We also visit the synagogue in Tykocin, a town which had invited Jewish families to live in it during the 16th century in order to enhance its prosperity. Almost the entire Jewish population was taken in trucks by the Nazis to nearby forests and shot. The homes of any remaining Jews were raided and the residents also murdered. Local Christians were then forced to dig graves and bury them. We visit the local synagogue, a museum now, not a working temple, and take a few moments to sit on the old wooden benches in it.

We skinny dip in a quiet ox bow of the Narew. We take walks in lovely countryside. We eat local potato cakes. Then it’s time to drive back to Warsaw. 

Although I’m glad I have made Poland my own, or tried to, I also wish I could have at least sometimes gone back to Poland with my parents. Not that it would have been simple. They wouldn’t have wanted to visit many of the places which interest me most or to attend Euro Pride in Warsaw, as I did in 2010. But I can imagine them in the countryside more easily somehow. They would have been excited seeing the bison – who wouldn’t?! My nature loving mother would have delighted in all the plants, including the carnivorous sundew which would have made her laugh, and the storks, the elks. My engineer father would have exclaimed at the rangers’ telescopic equipment and examined it with interest. He would also have been as keen as me to take a dip in the river, though perhaps keeping his trunks on. 

Warsaw – and all of Poland –  has changed enormously since my parents – since I too, for the first years of my life – once lived here. In the last few decades, it has changed even more rapidly. So much is built up: office blocks, skyscrapers. Young people ride electric scooters with AirPods in their ears and twiddle fidget spinners. There are Irish pubs, trendy places to lunch in, kebab and burger bars; most of the old, subsidised milk bars are gone. There is fast food and multicultural cuisine: Vietnamese, Georgian, Thai. There are vegan and eco cafes. CBD shops. Some toilets are unisex. A banner on a church wall invites you to ‘Adoration of the Sacred Heart’ and, at the same time, there are LGBTQ+ Pride marches up and down the country. You can see the same high street shops which you find all over Europe. In the countryside, villages are more built up, land and river ‘improvements’ abound, stone houses replace old timber ones. There are larger farms instead of individual strips of peasant smallholdings, many more industrial estates, warehouses, mobile phone masts reaching into the sky. 

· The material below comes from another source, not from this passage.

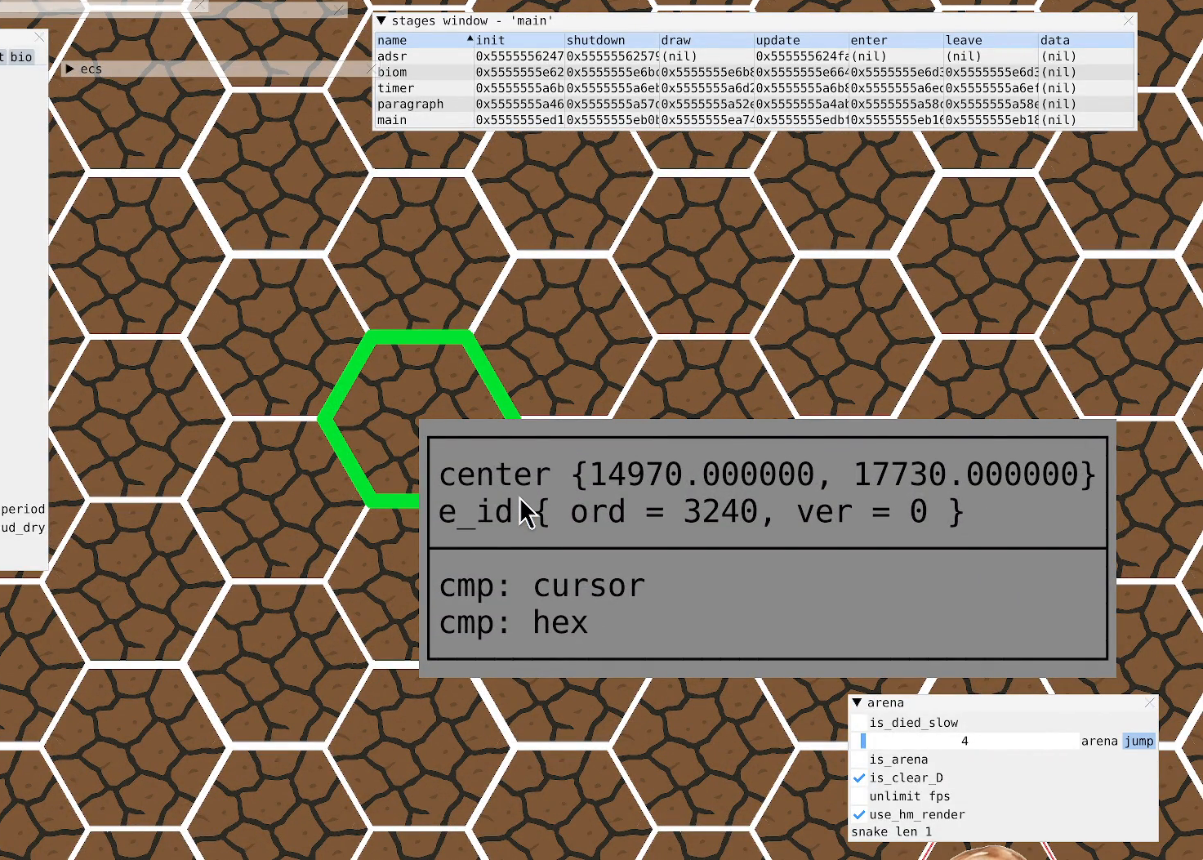
{"buttons": [], "left_stick": "left", "right_stick": "center", "events": [[500, "left_stick", "left"]]}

It is over 85 years since Russia and Germany invaded Poland, when my parents were young people falling in love. 80 years since the Second World War ended. A lifetime ago.  So much has changed. In Warsaw, I recognise place names which my mother mentions in her diary written during the uprising, such as Opoczyńska, a street in the Mokotów area where she and her parents were living for some of the time, or Warsaw West, the station they were marched to by the Nazis, coralling them towards the transit camp at Pruszków. My friend Jola lives close by to it. If they were still alive, would my parents recognise any of these places now? In the 1980’s, after nearly thirty years in the UK, they felt safe enough to return to Poland for a short visit. My mother said it was wonderful as they’d been welcomed with flowers by friends. But she never did it again. I imagine she felt too overwhelmed and, of course, it was no longer her Poland, the place of her memories. My father made one or two more trips, meeting other combatants for the anniversary of the Uprising, laying wreaths in Powązki cemetery to commemorate fallen insurgents.  I’m sure he visited his brother’s grave where his parents were also buried. I wish I could tell my parents about my recent trip to the primeval forest. It is such a long time ago that they were here in Poland. And yet, after all this time and with so many changes, there is still talk of war. 

I can’t stop thinking about the refugees caught in the forest land between the border of Poland and Belarus. I keep thinking how every single Polish person I know has parents, grandparents or other family members who were once displaced, not knowing if their loved ones were still alive or not, wandering hungry, thirsty, trying to escape capture or death.